L'ascension de la Piatra Altarului, histoire et légende

L'Oltárkö est le seul sommet des Gorges de la Bicaz - et un des rares dans ce cas en Roumanie - qui n'est pas accessible autrement que par les moyens offerts par l'escalade. Ajoutons-y son positionnement "stratégique" (les gorges de la Bicaz constituaient jusqu'en 1918 une des frontières orientales de l'empire austro-hongrois, sous administration hongroise) et on comprendra que ce pic a été au centre d'enjeux qui retracent bien les soubresauts de l'histoire contemporaine de la Transylvanie. En faisant l'historique, il nous faut parfois même remuer le couteau dans des plaies qui ne sont pas encore refermées de nos jours. Cet historique se fonde sur la base de récits pas toujours très concordants. Ferenc Wild, l'auteur de topos sur l'alpinisme dans les Gorges de la Bicaz, a dû lui-même se livrer à un minutieux travail d'archiviste avant de trouver quelques articles qui lui ont permis d'établir cette chronologie, quelques dates sont incertaines.
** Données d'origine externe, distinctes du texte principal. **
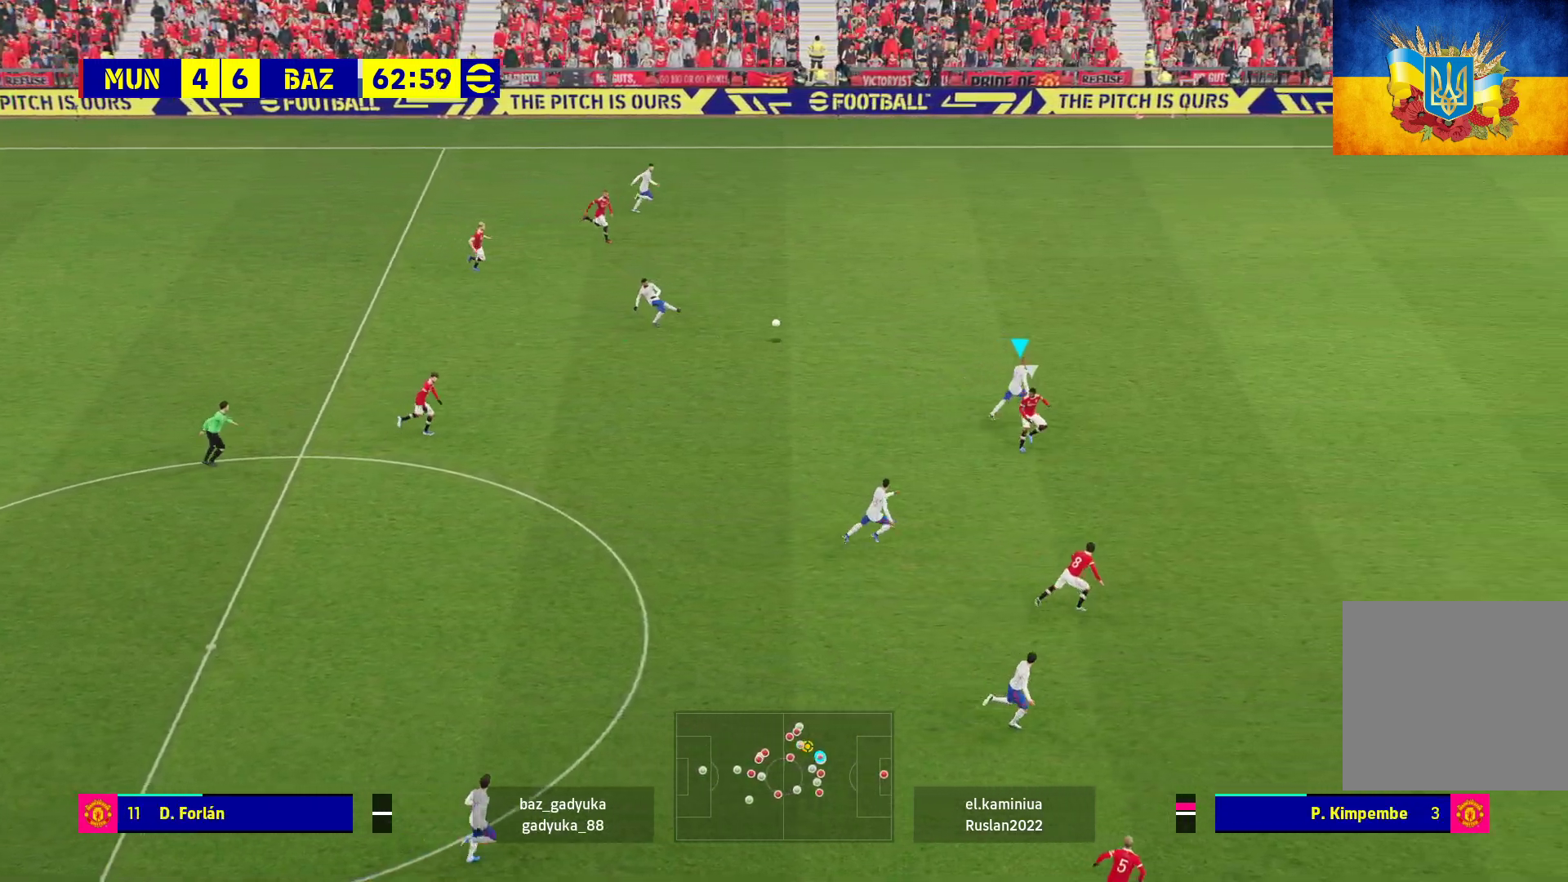
{"buttons": ["R1"], "left_stick": "right", "right_stick": "center", "events": []}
Dans les années trente, la Transylvanie a été depuis peu annexée à la Roumanie, cette annexion est encore très mal vécue de nos jours par les communautés hongroises ainsi séparées de leur pays. Dans un milieu alpin roumain naissant mais suivant de près les progrès de l'escalade européenne, on s'intéresse à ces défis d'ascension que l'on trouve localement. Toujours dans les années trente, un bruit court : des grimpeurs venus d'Europe de l'Ouest tenteraient des ascensions dans les gorges de la Bicaz avant de s'engager sur des projets plus ambitieux dans les Alpes. Quelques tentatives ont lieu sur la Piatra Altarului mais aucune n'aboutit.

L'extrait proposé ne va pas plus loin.